The whole enterprise is in trouble, and, from a student's perspective, there is absolutely no reason to study social anthropology as it is found in universities today.  It currently deserves its unfortunate and shameful reputation as a doss subject, and this is terrible for people like me with qualifications in social anthropology, terrible for the study of certain neglected topics (like non-industrial human societies), and terrible for science as a whole.


  1. Really enjoyed this article. "Anthropology courses actually consist of nothing in particular." I agree with this as I have dropped several upper level anth classes because nothing practical was being taught (stories about Nepal are very nice but...) but I have taken some great classes where practical and relatable information was taught.

  2. Well, I don't mean that anthropology courses should be 'practical', exactly, but just that they should aim to be correct, accurate, and interesting, and you should come away with some identifiable knowledge or skill that you couldn't get from some other activity. But an anthropology course is unlikely to give you this unless you have a fantastic tutor or are willing to sacrifice time and possibly grades to study certain topics on your own. And that's not how the academy is supposed to work.
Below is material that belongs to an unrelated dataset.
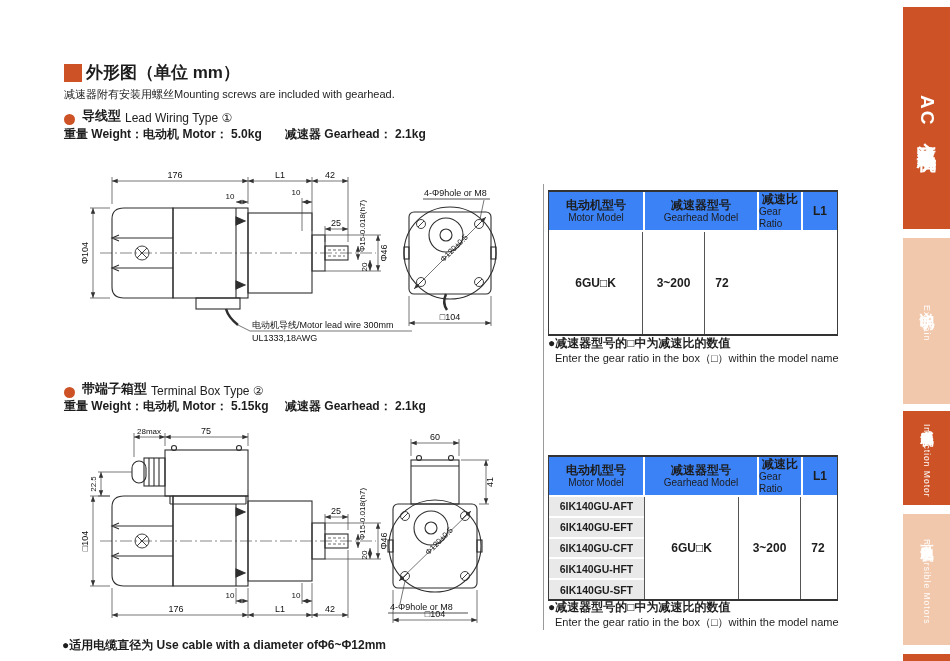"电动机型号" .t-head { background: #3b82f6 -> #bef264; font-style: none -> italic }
    To me it seems a bit broken. I understand why other people would disagree, especially as there are plenty of people with a vested interest in keeping anthropology on the course it is currently on. But the fact that anthropology graduates are so unemployable is a sad indictment of the state of the discipline.
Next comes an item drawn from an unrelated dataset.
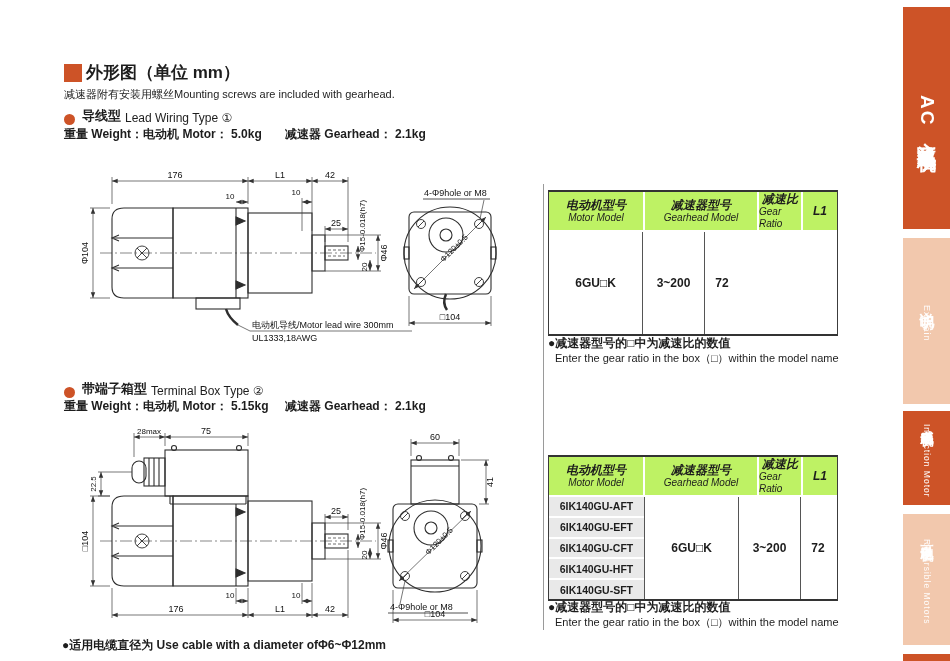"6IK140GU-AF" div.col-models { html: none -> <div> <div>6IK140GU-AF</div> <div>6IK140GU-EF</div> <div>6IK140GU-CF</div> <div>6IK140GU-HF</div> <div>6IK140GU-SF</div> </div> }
  3. Interesting article. What would you like to see incorporated into anthropology departments to improve both the study and employability of graduates? What sort of skill sets?

    1. If I started to change anthropology departments around, they wouldn't be recognisable (to anthropologists, at least). So I ought to hold myself back.

      But what I would include, if given free rein, is some understanding of phonology, semantics, linguistic typology, and language reconstruction - not a full linguistics degree, but components of one relevant to understanding culture history. Also units on excavation, seriation, chemical dating, etc, and on the problems of conducting and writing about ethnographic fieldwork (the latter being standard fodder). I would make exams and modules more knowledge-focused - the depth of area studies but with enough comparative content. A modern language - Spanish, Arabic, Indonesian, Chinese, Hindi, Russian - would be a plus for a number of reasons, but that's getting more into the realm of a joint degree.

      The skills I would ensure anthropology graduates had would not necessarily be directly relevant to jobs or careers outside of the academy. They would be useful for solving research questions, and would confer the kinds of general skills employers want. If you speak to HR departments at big firms, they don't often want marketing or management graduates - they want graduates with an interesting background and interesting skills who might be able to look at problems in different ways. I don't think anthropology departments currently prepare graduates for this, much as it is assumed that they do, so I'd actually try to make anthropology less relevant to the modern day, but also more problem-oriented and therefore more employable. Archaeology, linguistics, classics, and art history graduates are all more employable than anthropology graduates, and that's not because the skills classicists have are directly relevant to sales or HR.